Barry Schwartz is an industry veteran and is one of the most reliable authorities on Google updates. He runs the excellent Search Engine Roundtable, which is just about the best site out there for any breaking SEO news. Posts are short and to the point, containing the essential information as it becomes available. The sources for their news stories typically work in the engineering teams at Google, so it as about as reliable as we could expect to find.  

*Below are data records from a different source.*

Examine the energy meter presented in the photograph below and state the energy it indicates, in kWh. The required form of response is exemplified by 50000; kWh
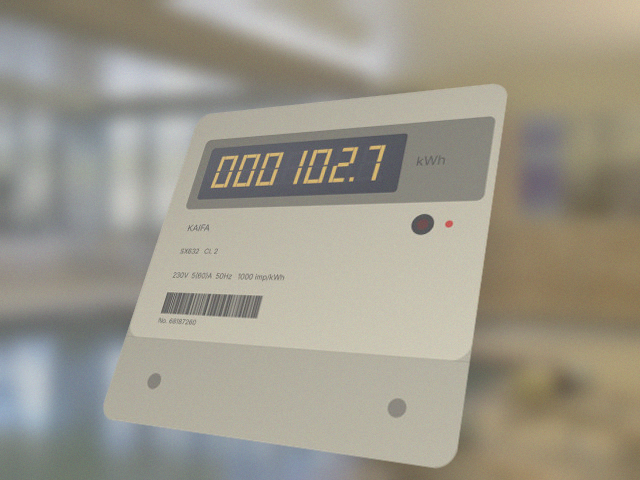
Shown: 102.7; kWh
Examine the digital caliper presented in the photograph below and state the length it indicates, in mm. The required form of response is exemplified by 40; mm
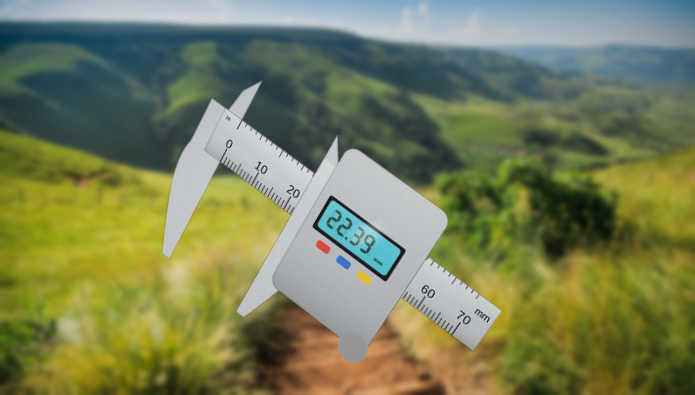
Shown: 22.39; mm
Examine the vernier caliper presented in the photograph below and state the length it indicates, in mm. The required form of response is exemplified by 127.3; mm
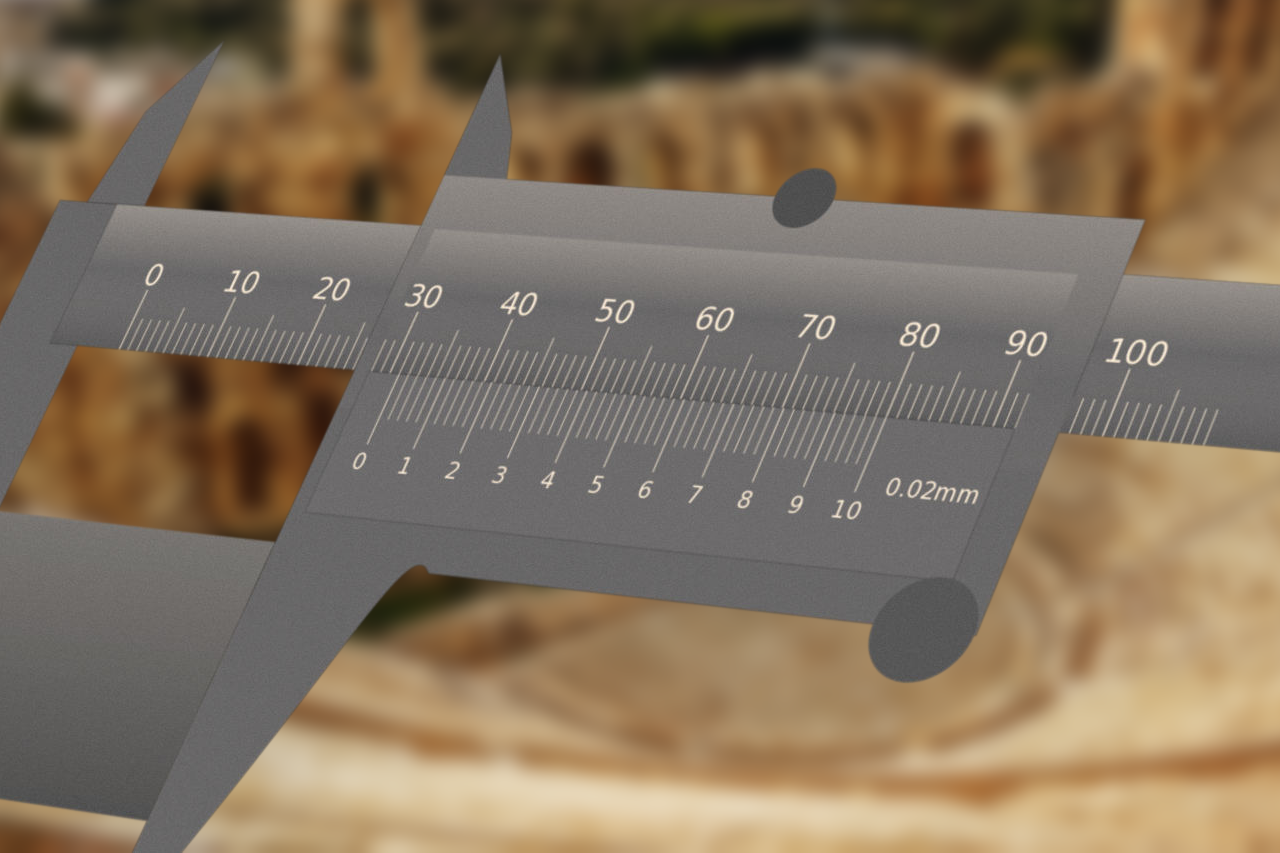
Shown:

This means that posts are typically quite short and to the point, containing the essential information we need to know. Search Engine Roundtable is therefore a little different to most other SEO blogs, choosing to report on very specific pieces of Google information, rather than in-depth studies. As a result, it’s a site that most SEOs should visit quite frequently to keep abreast of the latest news as it breaks.

Stone Temple Research

Stone Temple is an SEO agency and, like most SEO agencies, they have a blog. What makes theirs stand out from the crowd is their dedication to spending a huge amount of time preparing rigorous studies that tell us something new.

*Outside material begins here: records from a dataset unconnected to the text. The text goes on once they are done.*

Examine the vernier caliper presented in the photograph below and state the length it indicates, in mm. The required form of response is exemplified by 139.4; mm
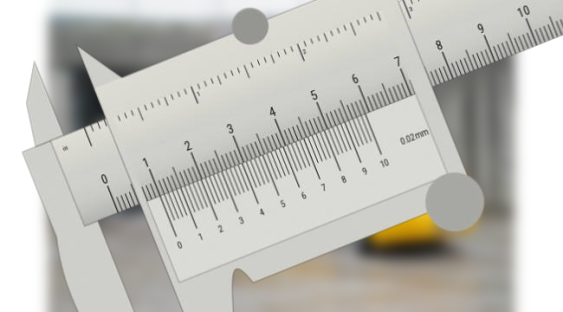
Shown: 10.0; mm
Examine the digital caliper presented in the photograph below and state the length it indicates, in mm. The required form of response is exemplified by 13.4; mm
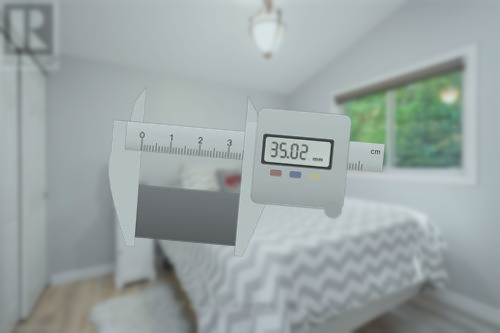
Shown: 35.02; mm
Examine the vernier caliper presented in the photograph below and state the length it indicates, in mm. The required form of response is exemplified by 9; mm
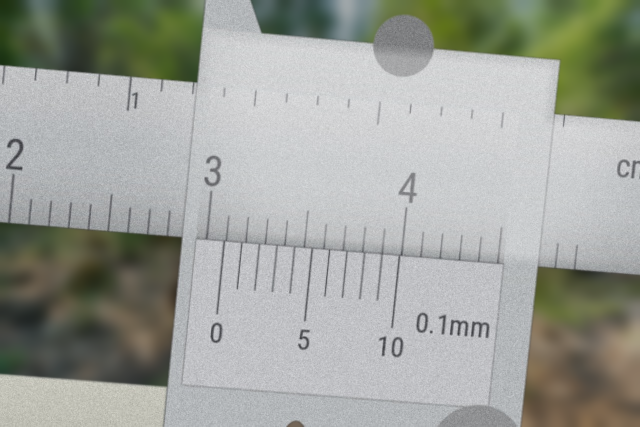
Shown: 30.9; mm
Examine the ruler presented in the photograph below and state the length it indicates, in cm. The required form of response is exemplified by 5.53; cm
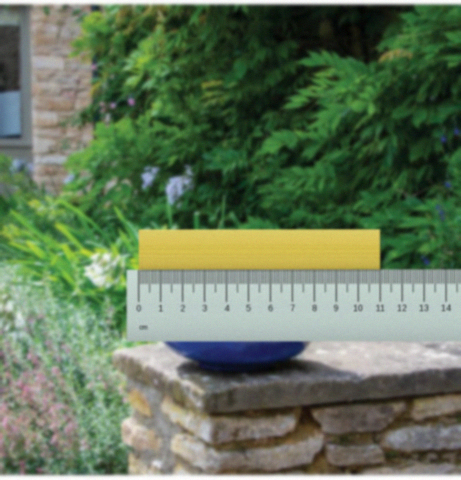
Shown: 11; cm
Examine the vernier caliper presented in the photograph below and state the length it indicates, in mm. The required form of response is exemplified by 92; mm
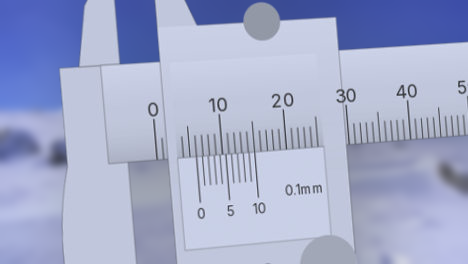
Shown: 6.0; mm
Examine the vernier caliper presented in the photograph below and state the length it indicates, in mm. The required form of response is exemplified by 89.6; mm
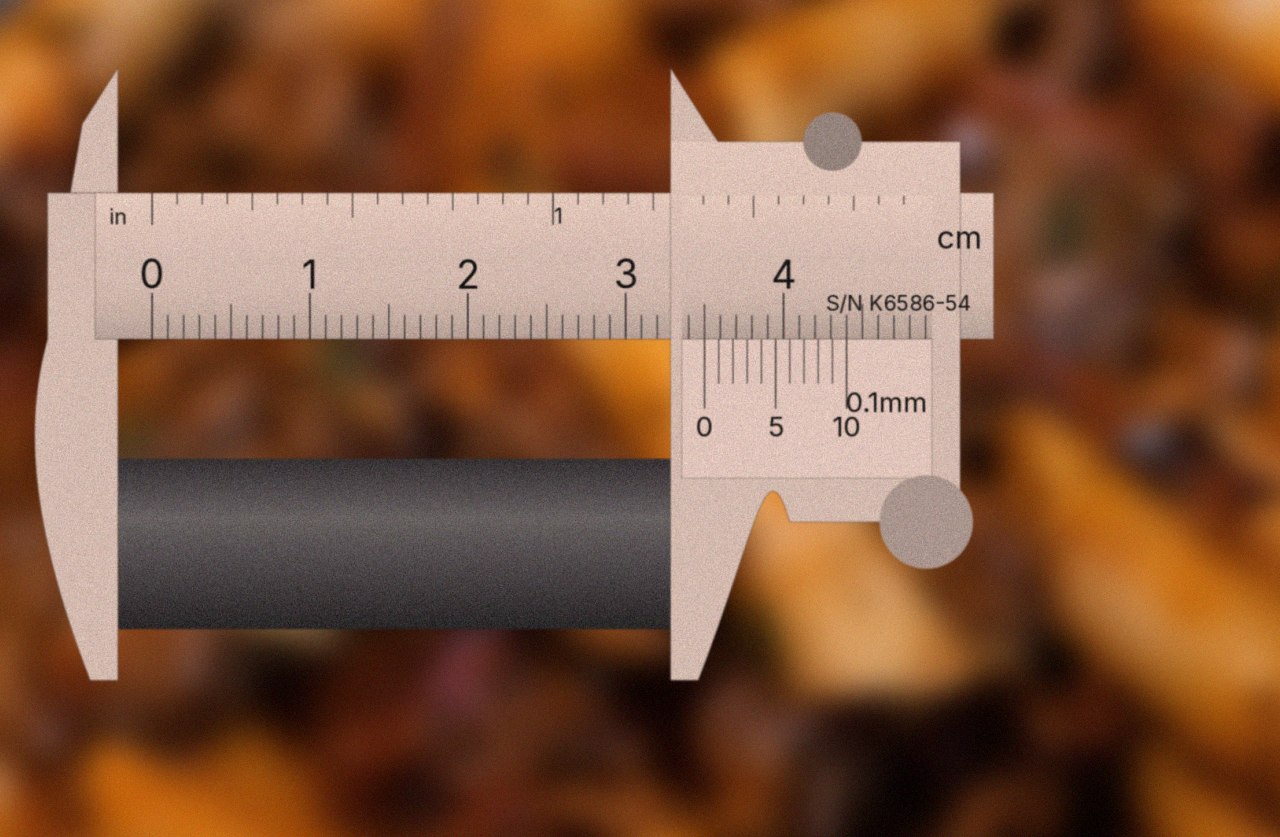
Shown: 35.0; mm
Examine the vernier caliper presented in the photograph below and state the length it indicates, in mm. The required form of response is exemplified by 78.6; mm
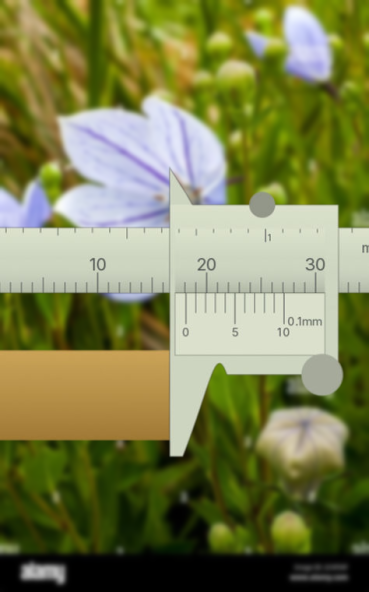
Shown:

The recent study on how Google might rank videos differently on YouTube versus traditional search is essential reading for anyone in the industry. Past studies have investigated Google’s indexation of Twitter posts over time and the effectiveness of the various digital assistants.

Stone Temple keep a clear focus on content quality, backing everything up with a coherent methodology and a transparent view on their findings. As such, posts are relatively infrequent, but they are typically worth the wait.

Webmaster Central

So, there are lots of different guides and resources out there, but sometimes SEO questions don’t fit so neatly within these categories. Chances are, however obscure your SEO question is, someone has asked it already on Webmaster Central.

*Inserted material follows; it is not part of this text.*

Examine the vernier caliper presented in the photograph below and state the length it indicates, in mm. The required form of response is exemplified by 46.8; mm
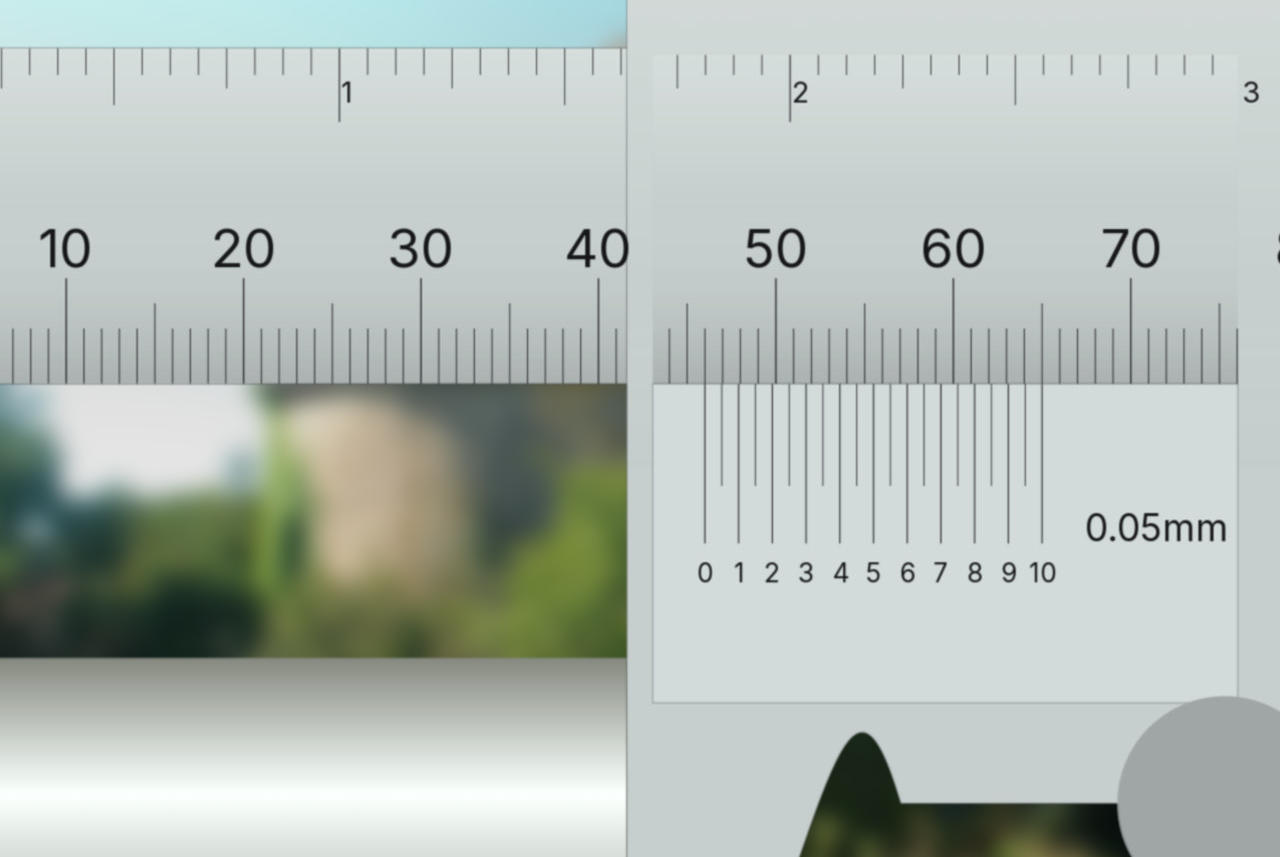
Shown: 46.0; mm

This Google help forum provides an opportunity for search professionals to ask and answer detailed questions. Everything from disavow files to international SEO is covered in a huge amount of depth, so this site is worth benchmarking in case you run into any obstacles. In all likelihood, someone else will already have encountered (and overcome) the same hurdle on Webmaster Central.

Marketing Experiments

This is not strictly an SEO resource, but it is worth adding to an SEO reading list nonetheless. Marketing Experiments contains a trove of case studies, mainly focused on Conversion Rate Optimization (CRO) tests. User engagement factors are increasingly important for SEO rankings, so this is not an area of marketing that we can ignore. With the advent and subsequent growth of RankBrain, the worlds of SEO and CRO have converged almost entirely now.

Image via Pixabay

Marketing Experiments hosts a lengthy list of use cases that can provide invaluable data to shape our own hypotheses when it comes to testing landing page variations. The Unbounce blog is also a good place to stay up to speed with the latest in CRO.

Inbound.org

You can bring all of this together, and add a lot more influencers to your own list, by signing up to Inbound.org. Inbound curates a personalized list for marketers based on their areas of interest, with options including PPC, SEO, Social Media, and Data Science.

Inbound highlights trending topics in organic search, but it also serves as a marketing community and forum for people to share ideas. There are always new voices in the SEO industry; this is a great place to hear them first.